A schematic comparing the genomic organization of Brachyury and its neighboring genes within scaffolds/chromosomes. Presence and transcriptional direction of the genes are shown with boxes. Boxes of the same color or protein names show orthologous relationships (or paralogous within a given species) while white boxes show no orthologous relationship to any known proteins. Note that genes indicated in blue boxes with black slanting lines share domains with a comparable or similar DNA sequence. Divergence times are based on TIMETREE database [42], except for nodes with asterisks (no estimate)
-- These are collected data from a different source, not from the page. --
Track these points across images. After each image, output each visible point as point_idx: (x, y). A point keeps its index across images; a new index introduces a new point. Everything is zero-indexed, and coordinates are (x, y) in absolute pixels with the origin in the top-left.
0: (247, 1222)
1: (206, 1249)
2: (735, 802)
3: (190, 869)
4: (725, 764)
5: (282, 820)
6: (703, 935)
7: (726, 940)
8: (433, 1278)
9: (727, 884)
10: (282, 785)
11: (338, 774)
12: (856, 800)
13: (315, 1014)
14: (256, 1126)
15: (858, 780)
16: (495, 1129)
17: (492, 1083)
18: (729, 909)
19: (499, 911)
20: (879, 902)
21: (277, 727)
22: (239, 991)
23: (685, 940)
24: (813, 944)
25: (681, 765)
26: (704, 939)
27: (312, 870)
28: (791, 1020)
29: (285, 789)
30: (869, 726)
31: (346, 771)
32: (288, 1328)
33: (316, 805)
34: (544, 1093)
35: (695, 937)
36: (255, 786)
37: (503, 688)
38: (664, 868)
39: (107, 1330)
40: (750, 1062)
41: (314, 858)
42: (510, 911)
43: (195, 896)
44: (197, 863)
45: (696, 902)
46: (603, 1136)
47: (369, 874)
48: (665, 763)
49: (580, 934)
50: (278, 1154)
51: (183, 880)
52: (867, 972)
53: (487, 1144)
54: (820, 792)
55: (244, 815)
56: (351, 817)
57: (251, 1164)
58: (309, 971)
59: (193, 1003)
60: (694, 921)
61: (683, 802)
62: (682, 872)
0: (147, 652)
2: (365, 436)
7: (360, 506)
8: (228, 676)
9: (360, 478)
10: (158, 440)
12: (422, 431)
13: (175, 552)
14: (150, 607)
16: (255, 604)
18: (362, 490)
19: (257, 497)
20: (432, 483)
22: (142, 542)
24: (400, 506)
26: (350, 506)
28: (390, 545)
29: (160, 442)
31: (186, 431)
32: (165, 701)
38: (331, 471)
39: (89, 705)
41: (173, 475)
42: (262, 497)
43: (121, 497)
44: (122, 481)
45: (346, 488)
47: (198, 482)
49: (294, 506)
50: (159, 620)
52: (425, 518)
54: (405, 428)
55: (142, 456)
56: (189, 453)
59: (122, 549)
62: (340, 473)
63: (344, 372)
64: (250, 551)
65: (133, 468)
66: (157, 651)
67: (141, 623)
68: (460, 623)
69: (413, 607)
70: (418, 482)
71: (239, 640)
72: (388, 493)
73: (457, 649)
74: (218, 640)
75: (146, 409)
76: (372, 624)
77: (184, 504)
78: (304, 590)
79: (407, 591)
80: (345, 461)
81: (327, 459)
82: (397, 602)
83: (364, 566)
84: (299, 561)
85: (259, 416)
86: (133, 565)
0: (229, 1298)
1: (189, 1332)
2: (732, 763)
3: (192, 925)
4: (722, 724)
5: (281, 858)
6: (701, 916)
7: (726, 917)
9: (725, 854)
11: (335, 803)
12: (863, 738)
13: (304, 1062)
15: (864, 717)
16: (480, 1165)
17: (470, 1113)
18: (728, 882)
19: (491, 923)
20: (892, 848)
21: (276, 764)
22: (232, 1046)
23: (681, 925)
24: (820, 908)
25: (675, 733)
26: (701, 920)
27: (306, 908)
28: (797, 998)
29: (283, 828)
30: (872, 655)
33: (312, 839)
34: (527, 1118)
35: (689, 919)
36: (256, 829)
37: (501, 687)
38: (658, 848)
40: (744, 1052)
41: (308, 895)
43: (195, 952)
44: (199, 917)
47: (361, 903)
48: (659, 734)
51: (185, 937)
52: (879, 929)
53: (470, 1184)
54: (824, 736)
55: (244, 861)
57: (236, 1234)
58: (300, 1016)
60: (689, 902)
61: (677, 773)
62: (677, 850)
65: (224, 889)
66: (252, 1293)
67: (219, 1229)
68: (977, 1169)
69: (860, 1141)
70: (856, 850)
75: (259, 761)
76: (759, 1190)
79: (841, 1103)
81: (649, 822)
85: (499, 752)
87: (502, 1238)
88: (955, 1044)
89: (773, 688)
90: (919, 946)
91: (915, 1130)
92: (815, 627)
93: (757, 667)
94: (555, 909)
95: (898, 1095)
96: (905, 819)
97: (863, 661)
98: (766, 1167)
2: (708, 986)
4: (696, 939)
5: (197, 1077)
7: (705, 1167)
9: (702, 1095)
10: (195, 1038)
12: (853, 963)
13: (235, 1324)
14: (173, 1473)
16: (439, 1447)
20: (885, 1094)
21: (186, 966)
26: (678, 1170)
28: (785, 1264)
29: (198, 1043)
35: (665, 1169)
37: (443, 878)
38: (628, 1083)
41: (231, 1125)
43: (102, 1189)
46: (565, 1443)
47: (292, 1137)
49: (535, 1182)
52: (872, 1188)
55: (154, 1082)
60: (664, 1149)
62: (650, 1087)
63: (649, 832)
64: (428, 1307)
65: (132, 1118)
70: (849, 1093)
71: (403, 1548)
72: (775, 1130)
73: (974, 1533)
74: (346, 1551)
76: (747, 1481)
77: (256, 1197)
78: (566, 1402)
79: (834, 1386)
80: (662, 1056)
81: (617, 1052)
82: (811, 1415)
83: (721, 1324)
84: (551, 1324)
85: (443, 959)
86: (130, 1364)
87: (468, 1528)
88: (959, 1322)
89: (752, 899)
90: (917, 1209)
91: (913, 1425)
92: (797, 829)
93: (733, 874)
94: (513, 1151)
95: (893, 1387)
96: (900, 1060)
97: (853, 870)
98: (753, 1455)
Beside the trait of tandem duplication of cephalochordate Brachyury, our synteny analysis characterized conserved synteny around Brachyury of major deuterostome lineages (Fig. 3). A global view of synteny indicates that it is comparable among ambulacrarian species, because genes with comparable sequences were found in echinoderms and an acorn worm. On the contrary, no conserved synteny was found among four species of tunicates. Although the synteny analysis among vertebrate genomes was complicated by 2R-GWGD, it is evident that there are no scaffolds with duplicated Brachyury/T or its ohnolog, Tbx19, in chicken or human genomes. Detailed synteny of the Brachyury-containing genomic region is discussed in Additional file 5.

Discussion

Brachyury is thought to be the most ancient T-box family member (e.g., [21, 22]). It has been speculated that during their histories of over 500 million years, each of the five deuterostome taxa altered the genetic and genomic constitution of Brachyury from its original forms, rending analysis of the present question of Brachyury evolution more difficult than that of more recently evolved genes. Nevertheless, the tandem duplicated state of Brachyury is found only in cephalochordates. Recently, another example of tandem duplication of chordate Brachyury has been reported in an amphibian, Xenopus tropicalis [41]. It thus appears likely that cases of Brachyury duplication [1] are exceptional. As previously described, Brachyury has two domains of expression and function. The primary domain of expression is in the blastopore during gastrulation (PEF), which is shared by all metazoans [5, 13]. The secondary domain is associated with the notochord (SEF), and is specific to chordates. It is tempting to speculate that one is the original Brachyury gene with its original function and the other is a new copy with a secondary function, and that the duplication occurred very early in chordate evolution. However, as shown in the present study, Brachyury was present as a single copy in the common ancestor of chordates and a single copy of Brachyury acquired the secondary function, SEF, in the chordate ancestor.

Conclusions

The presence of a single copy of Brachyury in the chordate ancestor indicates that the gene duplication was not associated with the acquisition of SEF leading to the development of the notochord. Considering that copy numbers of Brachyury vary between cephalochordates and other deuterostome lineages, the question of regulatory mechanisms still remains. Intensive analyses have been carried out to elucidate 5′ upstream sequences or modules that regulate PEF and SEF, respectively [1]. Therefore, we have to keep the two cases, namely a single copy with two domains and two copies with different domains, in mind for future studies of Brachyury in relation to regulatory mechanisms.